Jonathan Coe, Bienvenue au club

bievenueauclub« Au risque de me répéter : les années soixante-dix étaient vraiment une drôle d’époque. La musique aussi en témoigne. C’est incroyable, le genre de trucs que les gens – des gens qui pour la plupart étaient loin d’être idiots – étaient capables d’écouter le plus sérieusement du monde sur la chaîne hi-fi de leur père ou dans leur chambre d’étudiant. »
Pour commencer (et même très bien commencer) le mois anglais, le Blogoclub a retenu un livre de Jonathan Coe, Testament à l’anglaise. L’ayant déjà lu, je me suis tournée vers une autre valeur sûre de l’auteur, à savoir Bienvenue au club… me rendant compte par la même occasion que j’avais déjà lu Le cercle fermé qui retrouve les personnages de Bienvenue au club, vingt ans plus tard.
Ici, ils sont encore lycéens, ce qui permet à l’auteur de tracer un portrait, plutôt caustique, de l’Angleterre des années soixante-dix, tout en jouant la carte du roman d’initiation à personnages multiples.
De l’apprenti écrivain qui exerce sa plume dans le journal du lycée, au pitre de la classe dont les canulars dépassent parfois toute mesure, du compositeur d’une symphonie rock ambitieuse aux parents touchés par le vent de rébellion des années soixante-dix, l’auteur entrelace les histoires, mélange les styles de manière virtuose, fait sourire la plupart du temps, et s’émouvoir lorsque le drame fait irruption jusque dans les rues assez tranquilles de Birmingham.

 

« Est-ce qu’un récit sert à quelque chose ? Je me le demande. Je me demande si tout le vécu peut vraiment être réduit et distillé en quelques moments d’exception, six ou sept peut-être qui nous seraient accordés dans toute notre existence, et si toute tentative de tracer un lien entre eux est vouée à l’échec. Et je me demande s’il y a dans la vie des moments non seulement « qui valent des mondes », mais tellement saturés d’émotion qu’ils en sont dilatés, intemporels… »
J’ai passé un très bon moment de lecture avec ce roman, très représentatif de l’auteur, et ses personnages attachants. Il me manque un petit quelque chose pour en faire un coup de cœur, peut-être est-ce un brin de retenue toute britannique dans le texte qui m’en empêche ? Ou quelques petites longueurs…
Puisque l’auteur est mis à l’honneur aujourd’hui, je ne saurais que vous conseiller de découvrir sa plume, parfaite pour décortiquer la médiocrité comme les moments de noblesse de ses compatriotes. À lire donc, selon vos envies ou vos goûts : Testament à l’anglaise, La maison du sommeil, Numéro 11 ou La vie très privée de Mr Sim… Pour moi, Jonathan Coe compte parmi les meilleurs auteurs anglais contemporains avec Ian McEwan, William Boyd ou Julian Barnes… entre autres !

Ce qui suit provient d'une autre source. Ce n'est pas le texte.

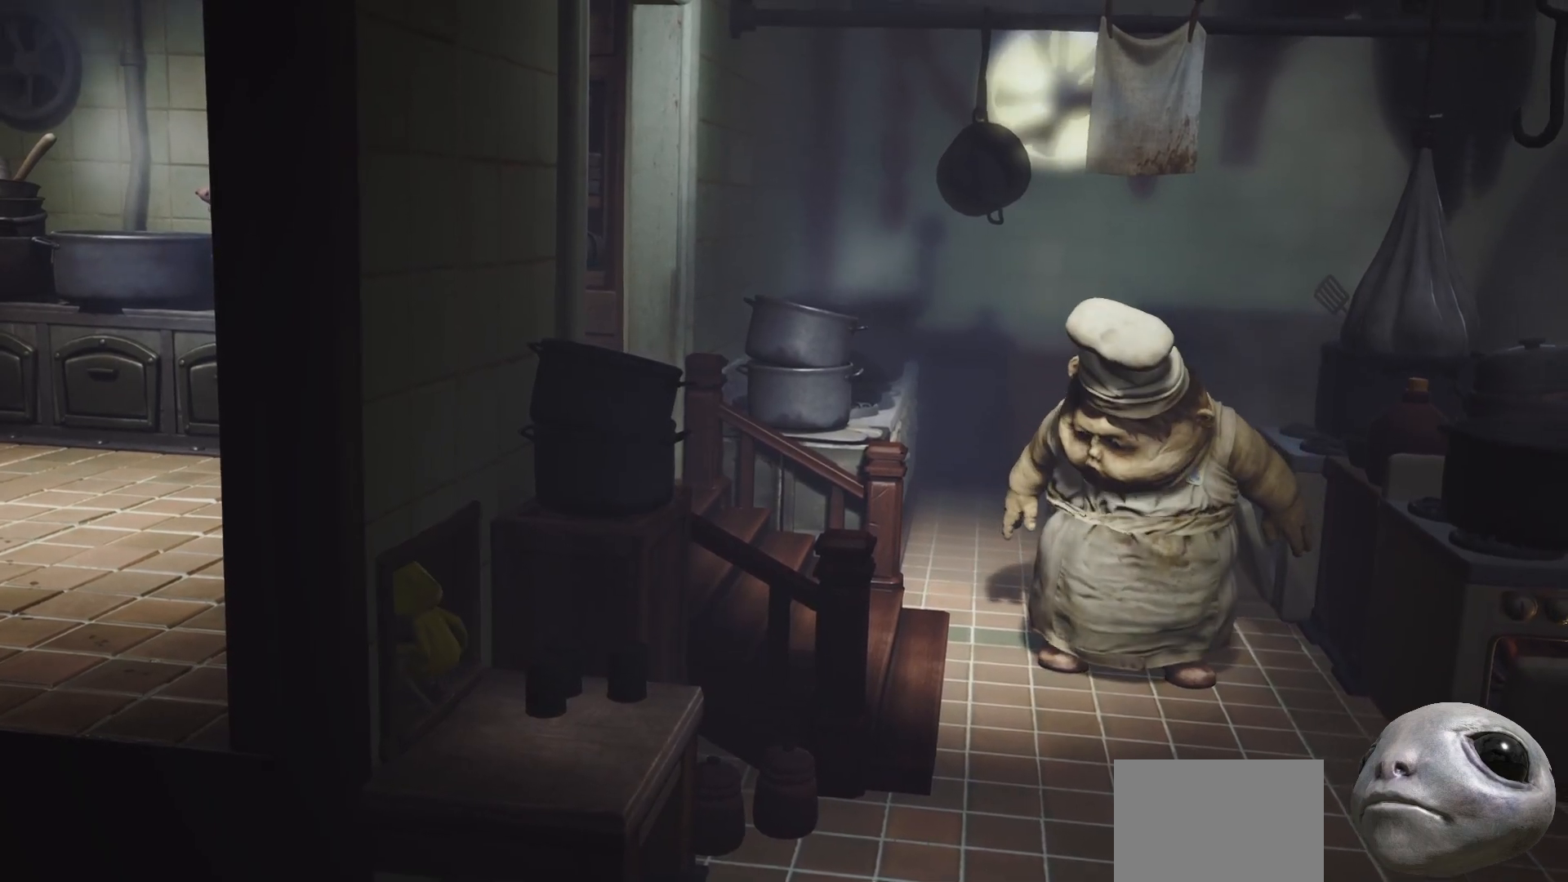
{"buttons": ["X", "L2", "R2"], "left_stick": "left", "right_stick": "center", "events": []}
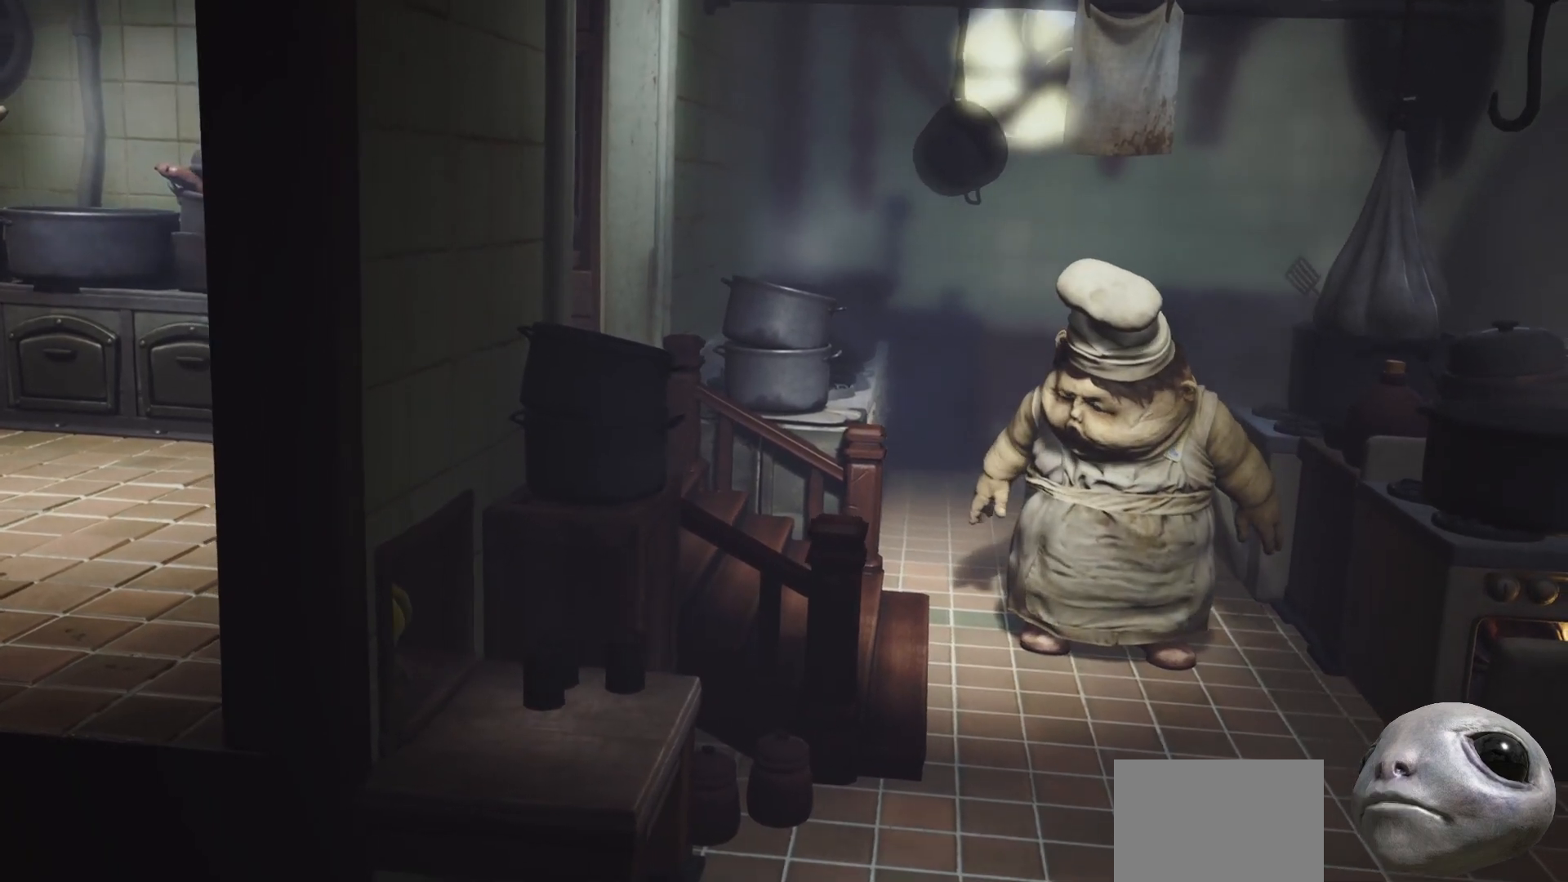
{"buttons": ["X", "L2", "R2"], "left_stick": "center", "right_stick": "center", "events": [[433, "left_stick", "center"]]}
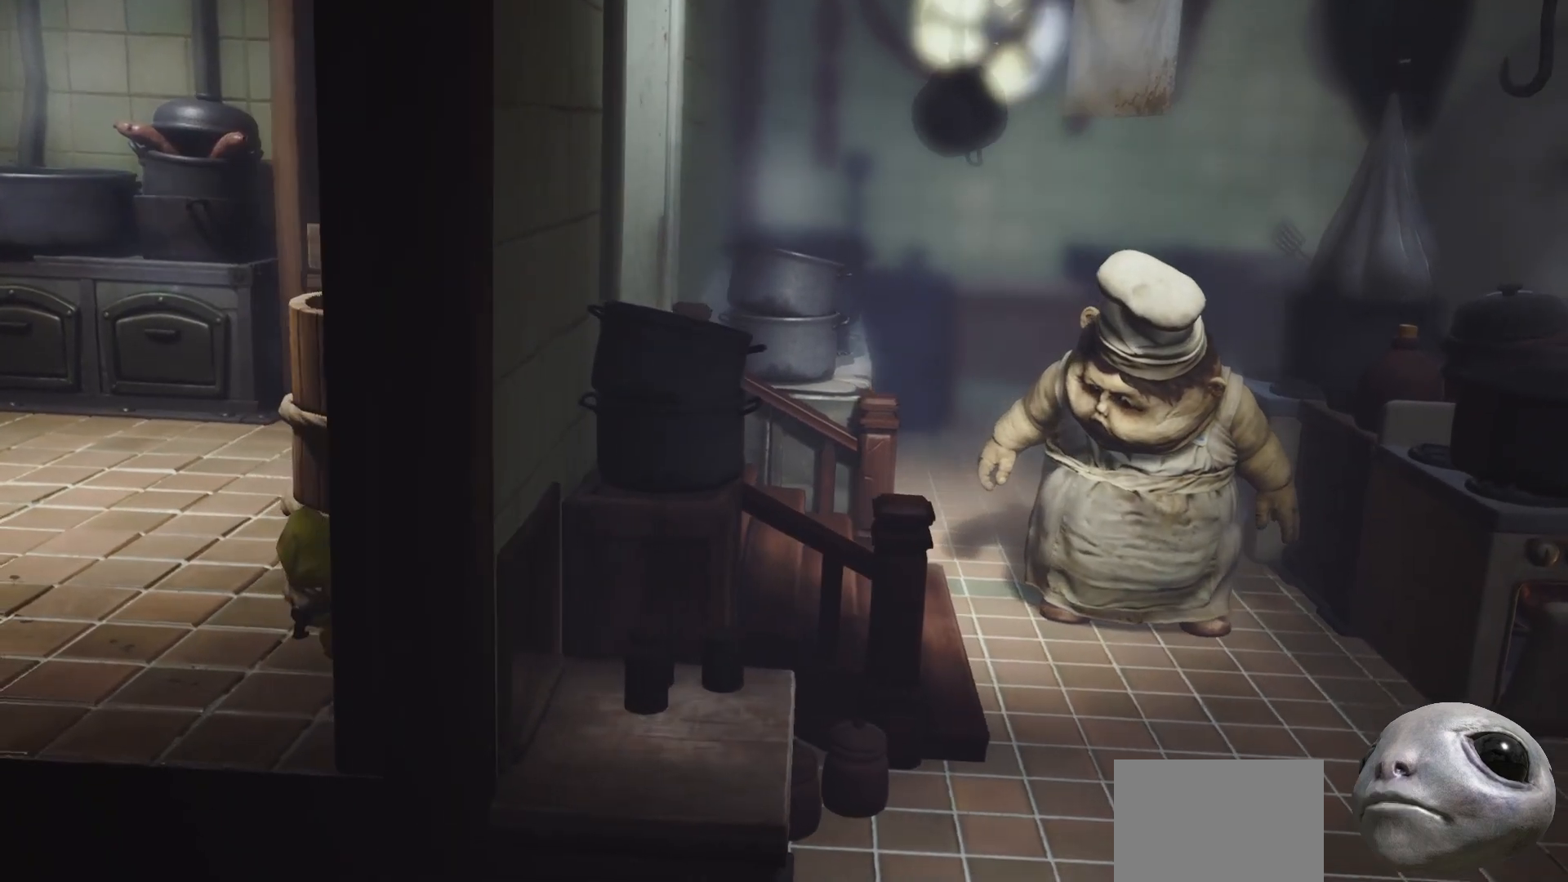
{"buttons": ["X", "L2", "R2"], "left_stick": "left", "right_stick": "center", "events": [[500, "left_stick", "left"]]}
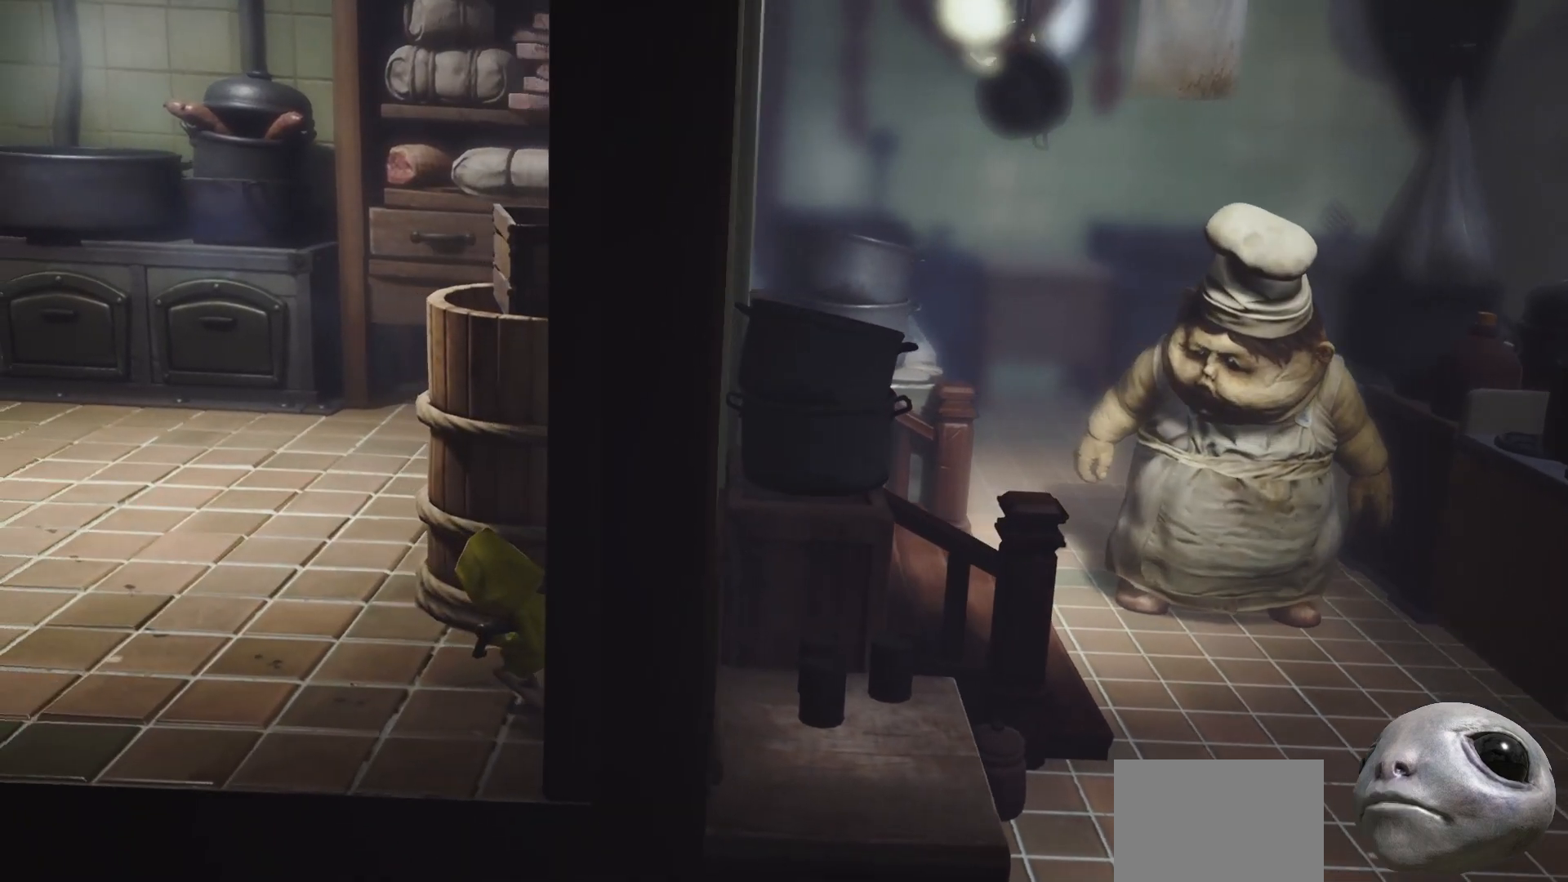
{"buttons": ["X", "L2", "R2"], "left_stick": "left", "right_stick": "center", "events": []}
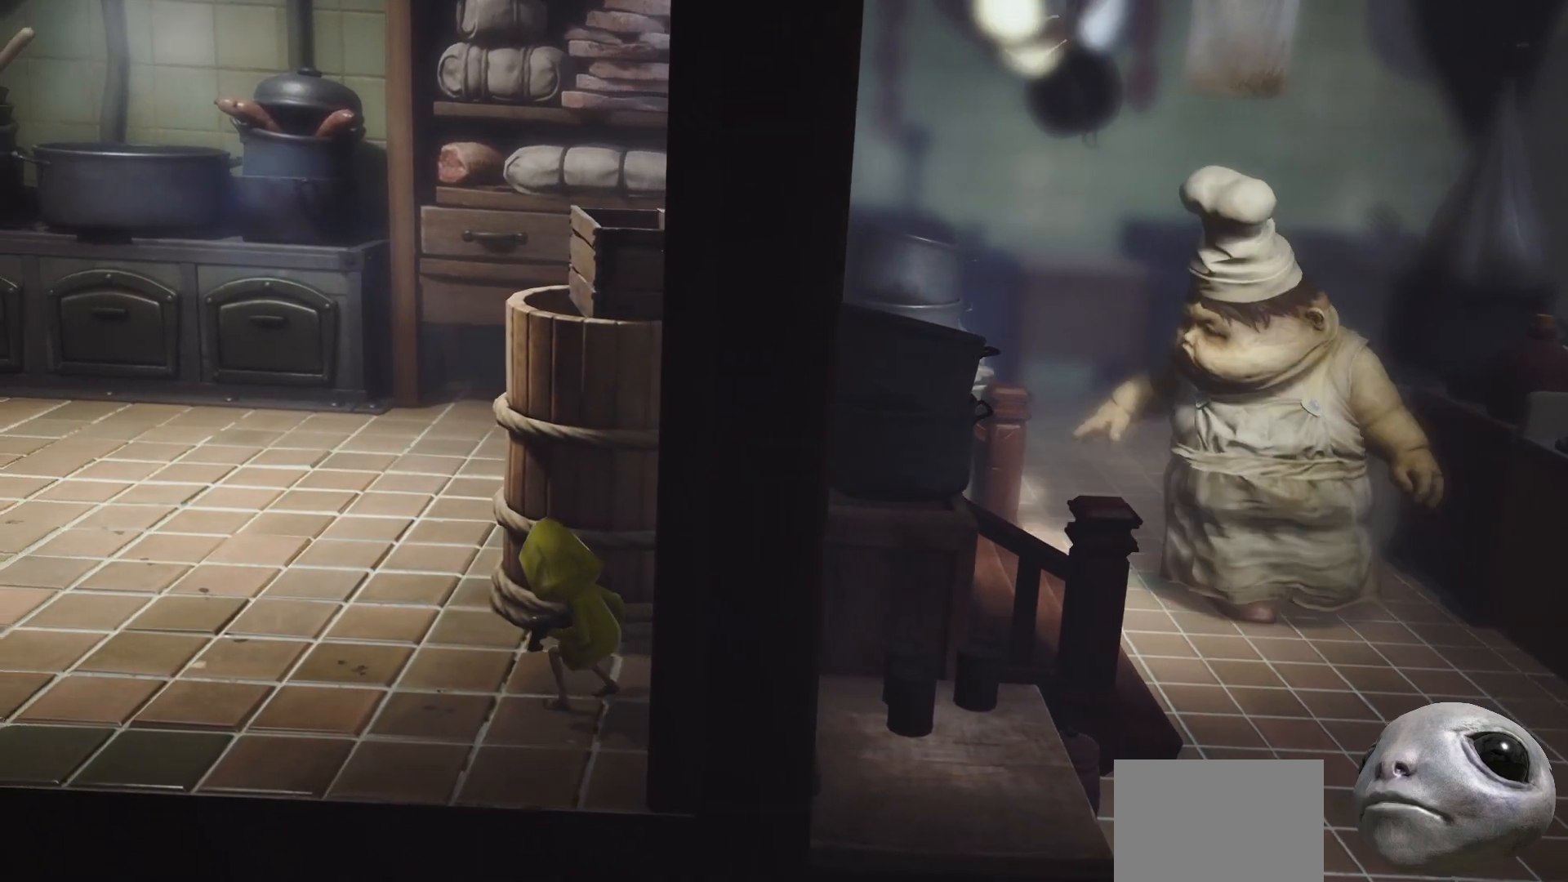
{"buttons": ["X", "L2", "R2"], "left_stick": "down-right", "right_stick": "center", "events": [[167, "left_stick", "center"], [283, "left_stick", "down-right"]]}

Bienvenue au club de Jonathan Coe (The Rotter’s club, 2001) éditions Folio (ou Gallimard, 2003) traduit par Jamila et Serge Chauvin, 541 pages.

Vous trouverez chez Florence (Le livre d’après) d’autres lectures de Jonathan Coe pour le Blogoclub, notamment de Testament à l’anglaise.
Le mois anglais est chez Lou et Cryssilda.
blogoclub  mois_anglais2017

52 commentaires sur « Jonathan Coe, Bienvenue au club »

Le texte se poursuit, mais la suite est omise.